For people who have been infected with a contagious disease, travelling somewhere with the proper facilities to treat it can often involve long journeys, with air travel being the only viable option. This, however, poses a problem in itself: how to safely fly the patient to the destination whilst also avoiding the disease spreading?
A prime example of this challenge was the Ebola epidemic of 2014, where thousands of people in Western Africa were infected by the potentially lethal disease, including US aid workers on the ground. To ensure these aid workers could be returned home for treatment, the US Centers for Disease Control and Prevention turned to Phoenix Air. Their solution was to develop the ‘Aeromedical Biological Containment System’, which can be installed in a Gulfstream business aircraft and provides a customised negative-air-pressure chamber, which ensures that no contagion can escape and infect the crew or medical staff.
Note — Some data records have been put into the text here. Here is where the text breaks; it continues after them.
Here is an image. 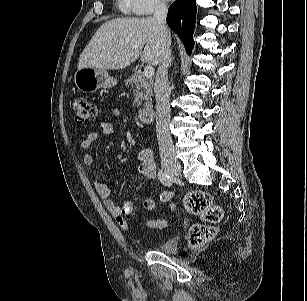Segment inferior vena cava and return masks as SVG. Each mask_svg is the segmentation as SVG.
Instances as JSON below:
<instances>
[{
	"instance_id": "602c4592",
	"label": "inferior vena cava",
	"mask_w": 307,
	"mask_h": 301,
	"mask_svg": "<svg viewBox=\"0 0 307 301\" xmlns=\"http://www.w3.org/2000/svg\"><path fill=\"white\" fill-rule=\"evenodd\" d=\"M168 7L165 3H157L154 18L161 31L162 55L157 69L154 93L156 99V132L161 156L173 154L174 146L170 134V105L171 90L168 82V67L171 63L170 32L166 26Z\"/></svg>"
}]
</instances>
During the epidemic, the Phoenix Air system was a resounding success. Two American aid workers who were treating patients in Liberia contracted the Ebola were airlifted out of the country and transported to Atlanta, where both made a full recovery without the disease spreading further. Following this initial mission, Phoenix Air operated more the 40 flights transporting patients between August 2014 and May 2015. This is turn led to further technological advances in the field, with Boeing 747s being equipped with larger scale versions of the system.
In addition to Phoenix Air’s Ebola-relief project, German carrier, Lufthansa had also helped address the crisis by converting one of its A340 aircraft into an “Ebola jet”, which helped ferry health professionals back to treatment facilities.